◆ DATA EXCERPTS:
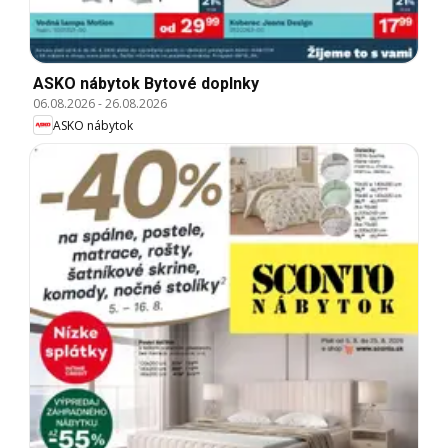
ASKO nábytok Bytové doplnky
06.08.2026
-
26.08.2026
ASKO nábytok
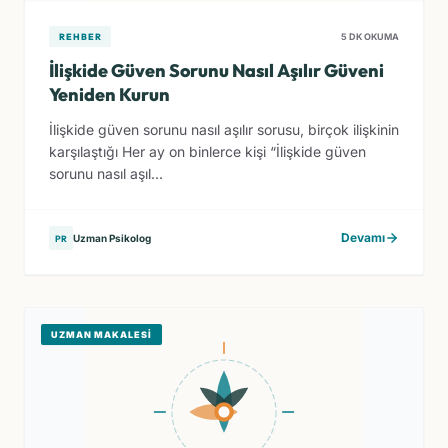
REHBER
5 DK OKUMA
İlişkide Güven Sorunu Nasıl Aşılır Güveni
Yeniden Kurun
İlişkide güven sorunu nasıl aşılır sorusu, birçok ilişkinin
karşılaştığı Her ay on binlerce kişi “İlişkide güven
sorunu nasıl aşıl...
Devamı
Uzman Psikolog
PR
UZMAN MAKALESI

---

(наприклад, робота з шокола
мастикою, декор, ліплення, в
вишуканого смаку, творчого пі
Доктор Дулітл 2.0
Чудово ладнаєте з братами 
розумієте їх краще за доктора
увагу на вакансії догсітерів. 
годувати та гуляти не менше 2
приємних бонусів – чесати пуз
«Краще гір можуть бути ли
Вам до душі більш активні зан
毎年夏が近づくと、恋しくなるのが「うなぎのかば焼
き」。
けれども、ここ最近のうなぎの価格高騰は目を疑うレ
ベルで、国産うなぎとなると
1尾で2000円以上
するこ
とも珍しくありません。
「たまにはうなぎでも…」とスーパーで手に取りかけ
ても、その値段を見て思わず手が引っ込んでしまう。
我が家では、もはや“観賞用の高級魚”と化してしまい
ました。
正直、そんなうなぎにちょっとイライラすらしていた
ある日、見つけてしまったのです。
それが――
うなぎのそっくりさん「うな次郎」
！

==

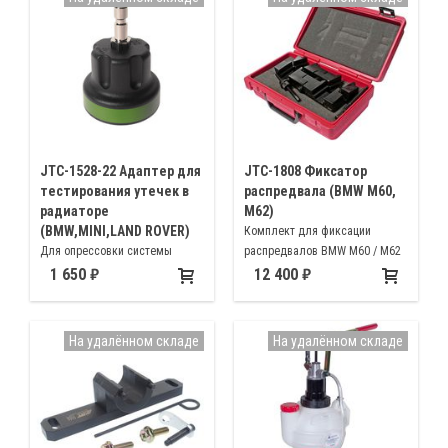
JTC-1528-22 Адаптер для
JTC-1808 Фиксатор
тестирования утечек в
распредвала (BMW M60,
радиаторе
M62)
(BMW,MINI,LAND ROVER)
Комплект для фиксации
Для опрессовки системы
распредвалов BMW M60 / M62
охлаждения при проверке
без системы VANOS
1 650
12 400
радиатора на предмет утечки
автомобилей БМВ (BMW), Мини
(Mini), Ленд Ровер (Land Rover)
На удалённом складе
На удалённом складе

◆ ASSIGNMENT: Reproduce the listing from the line with "ASKO nábytok Bytové doplnky" to the line with "UZMAN MAKALESI", switching "Devamı" to "Devamını oku" and leaving everything else unchanged. Omit the pictures from your answer.

◆ EXERCISE SOLUTION:
ASKO nábytok Bytové doplnky
06.08.2026
-
26.08.2026
ASKO nábytok
REHBER
5 DK OKUMA
İlişkide Güven Sorunu Nasıl Aşılır Güveni
Yeniden Kurun
İlişkide güven sorunu nasıl aşılır sorusu, birçok ilişkinin
karşılaştığı Her ay on binlerce kişi “İlişkide güven
sorunu nasıl aşıl...
Devamını oku
Uzman Psikolog
PR
UZMAN MAKALESI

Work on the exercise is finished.